TIM FURNISS / LONDON

Space agency fears deeper metal fatigue problem as cracks found in liquid-hydrogen lines on all four orbiters

NASA is warning that the Space Shuttle fleet could be grounded for several months following the discovery last month of hairline fractures in the flow liners of liquid-hydrogen lines in the Space Shuttle Main Engine (SSME).

The agency fears that a small piece of flow liner could break off and be ingested into the SSME, shutting it down and causing an abort or an explosion (Flight International, 2-8 July).

On 10 July two cracks were found in the liners of hydrogen-fuel lines on Endeavour, the youngest orbiter in the fleet. Endeavour was the last of the orbiters to be inspected following its recent return from International Space Station (ISS) STS 111 mission. Further inspections were planned the following day.

Three cracks in one flow liner in a liquid-hydrogen line on one of the three SSMEs on the Space Shuttle orbiter Columbia have also been found during ultrasound inspections following the earlier discovery of similar 2.5-7.5mm cracks on Atlantis and Discovery.

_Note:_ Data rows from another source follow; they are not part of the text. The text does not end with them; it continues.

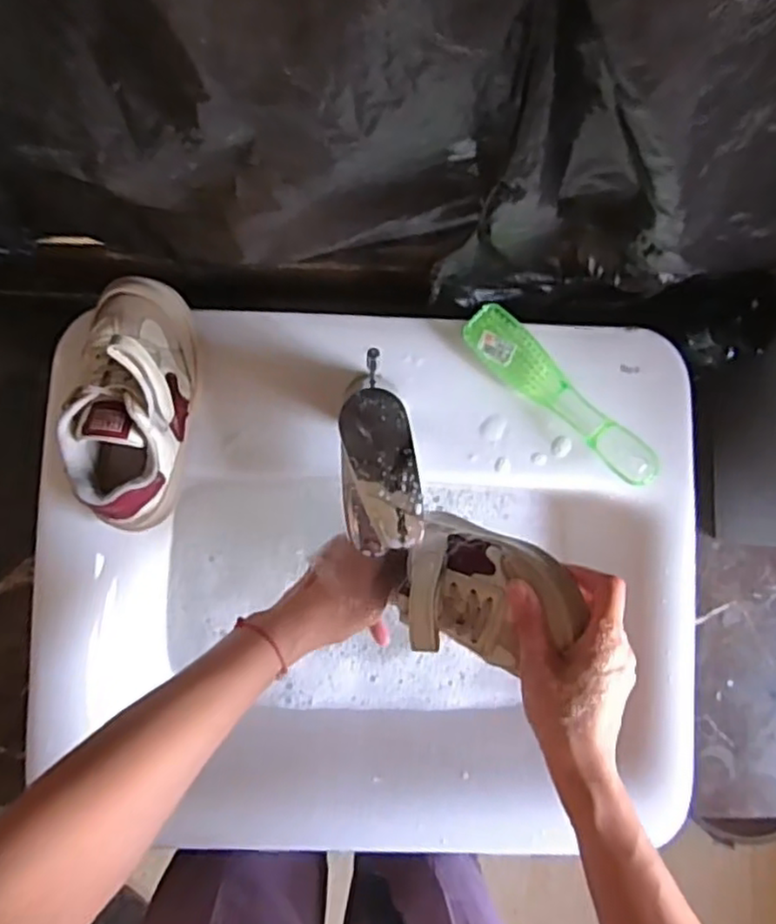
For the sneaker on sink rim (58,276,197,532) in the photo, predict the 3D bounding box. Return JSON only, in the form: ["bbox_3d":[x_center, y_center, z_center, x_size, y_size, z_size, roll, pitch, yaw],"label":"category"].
[{"bbox_3d":[-0.197,-0.047,0.526,0.081,0.096,0.194,5,86,-1],"label":"sneaker on sink rim"}]

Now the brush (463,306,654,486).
[{"bbox_3d":[0.140,-0.053,0.565,0.191,0.041,0.042,43,86,2],"label":"brush"}]

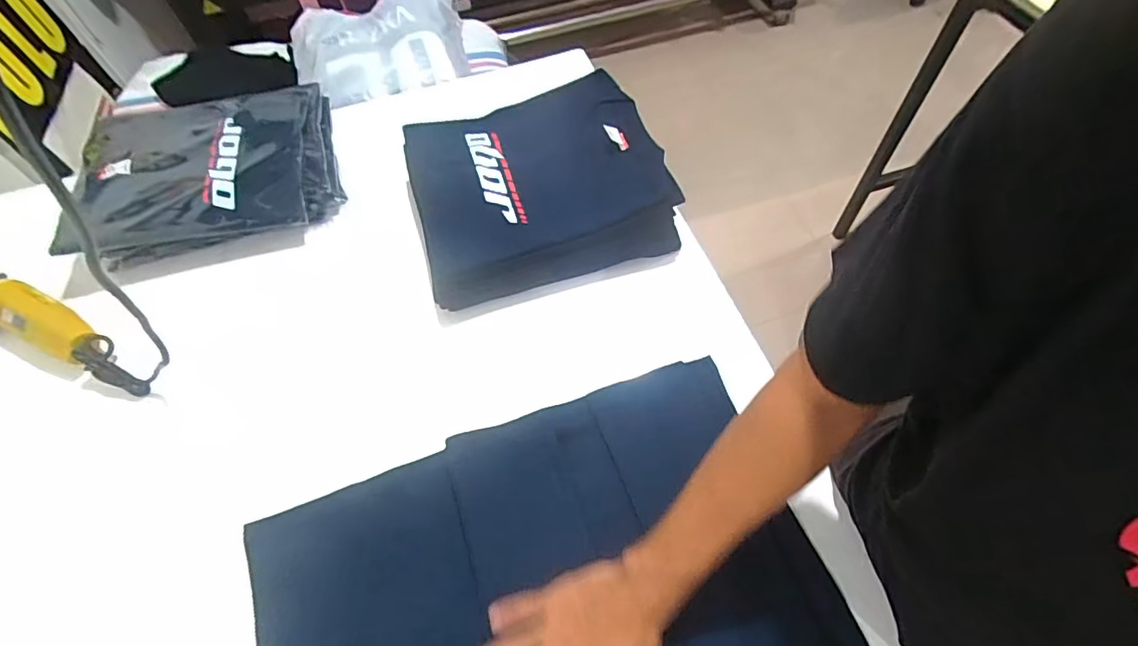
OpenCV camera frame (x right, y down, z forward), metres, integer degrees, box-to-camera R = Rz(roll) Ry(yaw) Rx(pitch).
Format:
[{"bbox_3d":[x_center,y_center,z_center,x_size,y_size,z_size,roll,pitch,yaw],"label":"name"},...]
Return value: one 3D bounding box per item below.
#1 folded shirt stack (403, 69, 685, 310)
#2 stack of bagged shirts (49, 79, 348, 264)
[{"bbox_3d":[-0.048,-0.200,0.754,0.338,0.082,0.297,-14,59,-5],"label":"folded shirt stack"},{"bbox_3d":[-0.561,-0.243,0.826,0.375,0.075,0.306,-17,59,-7],"label":"stack of bagged shirts"}]

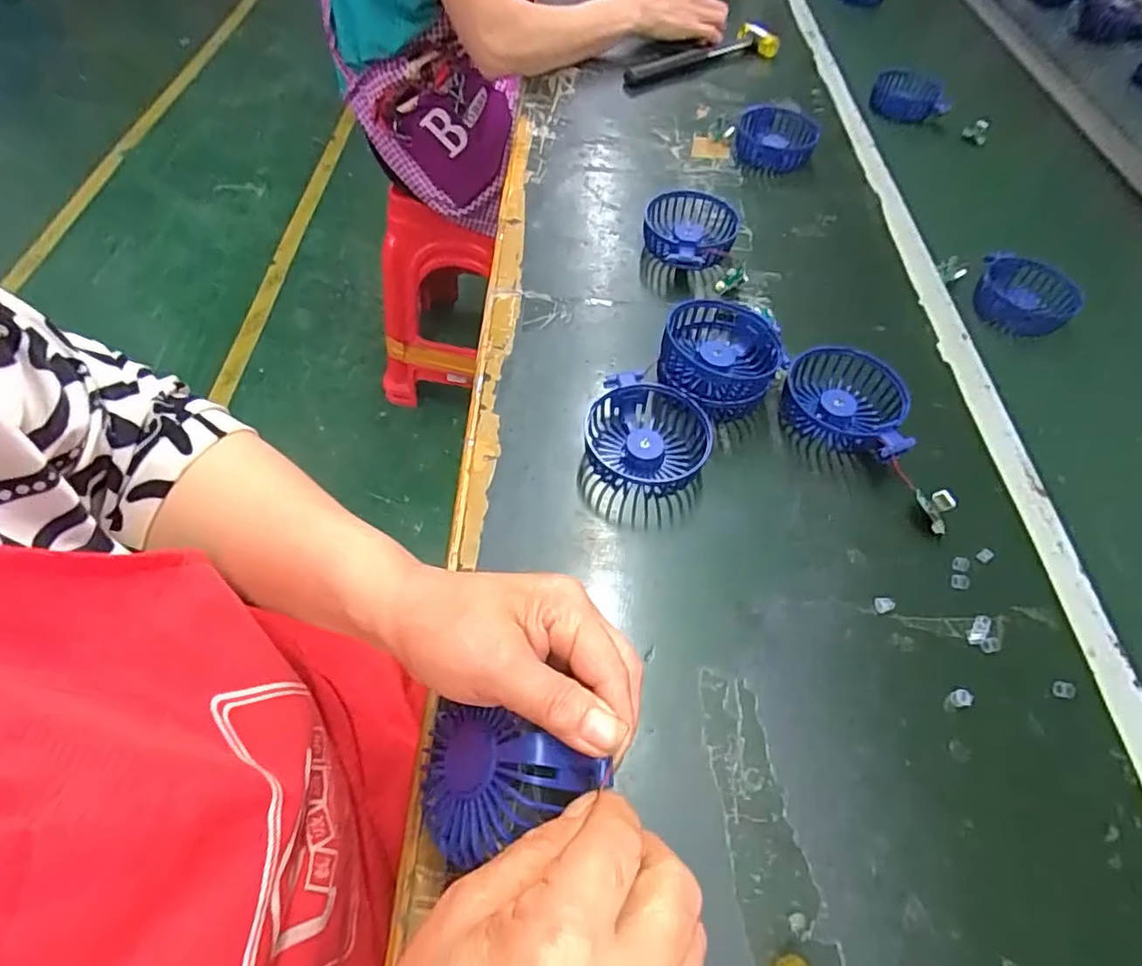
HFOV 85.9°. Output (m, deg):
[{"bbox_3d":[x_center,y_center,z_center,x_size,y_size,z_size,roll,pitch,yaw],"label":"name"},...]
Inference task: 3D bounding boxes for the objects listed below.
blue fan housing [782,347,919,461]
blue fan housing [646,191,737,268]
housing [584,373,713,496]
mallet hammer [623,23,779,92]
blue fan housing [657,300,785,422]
[{"bbox_3d":[0.210,-0.059,0.475,0.088,0.034,0.094,12,57,6],"label":"blue fan housing"},{"bbox_3d":[0.112,-0.239,0.584,0.083,0.032,0.094,18,57,10],"label":"blue fan housing"},{"bbox_3d":[0.055,-0.034,0.451,0.088,0.035,0.078,21,58,11],"label":"housing"},{"bbox_3d":[0.173,-0.578,0.833,0.240,0.035,0.058,-22,60,-16],"label":"mallet hammer"},{"bbox_3d":[0.116,-0.094,0.482,0.085,0.055,0.085,1,56,-2],"label":"blue fan housing"}]

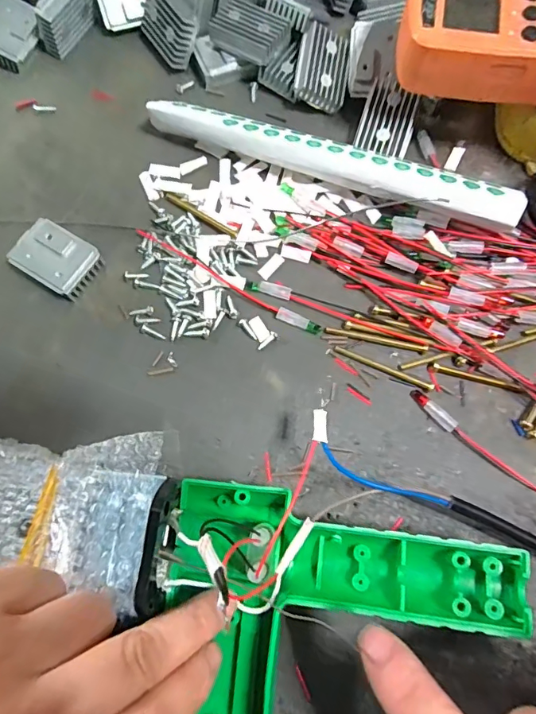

Industry sources have suggested the cracks may be the result of a more serious, wide-ranging metal fatigue problem which would require a substantial inspection of the fleet. If new parts need to be manufactured, each orbiter could be grounded for a year. NASA hopes that it has enough spare parts to repair the fault, however, and that new procedures will reduce to a minimum the amount of disassembly required.

A lengthy grounding of the fleet would seriously affect the Space Shuttle schedule, particularly ISS assembly missions, and could necessitate the return of the Expedition Crew aboard a Soyuz TM ferry at the end of its shift in October. The next crew could have to be launched on a Soyuz. Supplies would have to ferried by Russian Progress tankers and continued assembly of the ISS put on hold.

The next scheduled Shuttle mission, the delayed STS 107 non-ISS science flight by Columbia, scheduled for 17 July will be pushed further down the priority list.

NASA has extended to May 2007 its six-and-a-half year, $2.4 billion contract with ATK Thiokol Propulsion for the production and refurbishment of 70 reusable solid rocket motors for the Space Shuttle at a cost of $429 million. The agency has also extended a 15-year Kennedy Space Center payload ground operations contract with Boeing, valued at $25.3 million.